What you will do -
Format the material, from its start through the line containing "reading: 135,mV", as a two-column CSV with the columns spec and reading. Give one row per entry, with its text and its answer each in one quoted field and line breaks replaced by spaces.
START Data for this task
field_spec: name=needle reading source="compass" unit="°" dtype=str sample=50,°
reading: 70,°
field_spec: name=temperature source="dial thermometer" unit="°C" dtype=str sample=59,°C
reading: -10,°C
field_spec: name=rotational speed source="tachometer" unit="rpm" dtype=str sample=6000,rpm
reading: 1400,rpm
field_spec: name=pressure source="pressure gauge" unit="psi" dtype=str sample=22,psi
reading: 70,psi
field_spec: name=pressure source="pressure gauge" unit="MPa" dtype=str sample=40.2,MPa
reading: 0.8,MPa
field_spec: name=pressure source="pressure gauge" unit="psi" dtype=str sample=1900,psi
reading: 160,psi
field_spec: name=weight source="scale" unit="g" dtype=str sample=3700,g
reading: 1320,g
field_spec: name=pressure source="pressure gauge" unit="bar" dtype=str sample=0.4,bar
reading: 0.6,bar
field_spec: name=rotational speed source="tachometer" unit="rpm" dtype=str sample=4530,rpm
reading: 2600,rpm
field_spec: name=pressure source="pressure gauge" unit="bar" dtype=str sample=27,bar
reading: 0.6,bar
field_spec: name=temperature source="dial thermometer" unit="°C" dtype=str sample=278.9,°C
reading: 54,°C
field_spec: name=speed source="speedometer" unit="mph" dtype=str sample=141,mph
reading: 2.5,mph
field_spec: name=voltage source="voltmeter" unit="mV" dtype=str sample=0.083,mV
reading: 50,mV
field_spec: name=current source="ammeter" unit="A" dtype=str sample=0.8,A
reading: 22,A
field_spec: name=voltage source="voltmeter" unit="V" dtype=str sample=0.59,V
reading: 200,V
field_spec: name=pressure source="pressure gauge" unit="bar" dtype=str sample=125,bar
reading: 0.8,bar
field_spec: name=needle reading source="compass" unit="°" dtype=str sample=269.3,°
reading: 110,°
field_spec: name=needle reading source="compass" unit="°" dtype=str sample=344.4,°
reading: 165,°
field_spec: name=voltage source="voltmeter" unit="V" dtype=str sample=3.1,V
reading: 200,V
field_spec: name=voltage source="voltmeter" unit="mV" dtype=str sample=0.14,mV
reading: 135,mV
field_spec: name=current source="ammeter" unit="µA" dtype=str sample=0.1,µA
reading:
END Data for this task
Answer section -
spec,reading
"field_spec: name=needle reading source=""compass"" unit=""°"" dtype=str sample=50,° reading:","70,°"
"field_spec: name=temperature source=""dial thermometer"" unit=""°C"" dtype=str sample=59,°C reading:","-10,°C"
"field_spec: name=rotational speed source=""tachometer"" unit=""rpm"" dtype=str sample=6000,rpm reading:","1400,rpm"
"field_spec: name=pressure source=""pressure gauge"" unit=""psi"" dtype=str sample=22,psi reading:","70,psi"
"field_spec: name=pressure source=""pressure gauge"" unit=""MPa"" dtype=str sample=40.2,MPa reading:","0.8,MPa"
"field_spec: name=pressure source=""pressure gauge"" unit=""psi"" dtype=str sample=1900,psi reading:","160,psi"
"field_spec: name=weight source=""scale"" unit=""g"" dtype=str sample=3700,g reading:","1320,g"
"field_spec: name=pressure source=""pressure gauge"" unit=""bar"" dtype=str sample=0.4,bar reading:","0.6,bar"
"field_spec: name=rotational speed source=""tachometer"" unit=""rpm"" dtype=str sample=4530,rpm reading:","2600,rpm"
"field_spec: name=pressure source=""pressure gauge"" unit=""bar"" dtype=str sample=27,bar reading:","0.6,bar"
"field_spec: name=temperature source=""dial thermometer"" unit=""°C"" dtype=str sample=278.9,°C reading:","54,°C"
"field_spec: name=speed source=""speedometer"" unit=""mph"" dtype=str sample=141,mph reading:","2.5,mph"
"field_spec: name=voltage source=""voltmeter"" unit=""mV"" dtype=str sample=0.083,mV reading:","50,mV"
"field_spec: name=current source=""ammeter"" unit=""A"" dtype=str sample=0.8,A reading:","22,A"
"field_spec: name=voltage source=""voltmeter"" unit=""V"" dtype=str sample=0.59,V reading:","200,V"
"field_spec: name=pressure source=""pressure gauge"" unit=""bar"" dtype=str sample=125,bar reading:","0.8,bar"
"field_spec: name=needle reading source=""compass"" unit=""°"" dtype=str sample=269.3,° reading:","110,°"
"field_spec: name=needle reading source=""compass"" unit=""°"" dtype=str sample=344.4,° reading:","165,°"
"field_spec: name=voltage source=""voltmeter"" unit=""V"" dtype=str sample=3.1,V reading:","200,V"
"field_spec: name=voltage source=""voltmeter"" unit=""mV"" dtype=str sample=0.14,mV reading:","135,mV"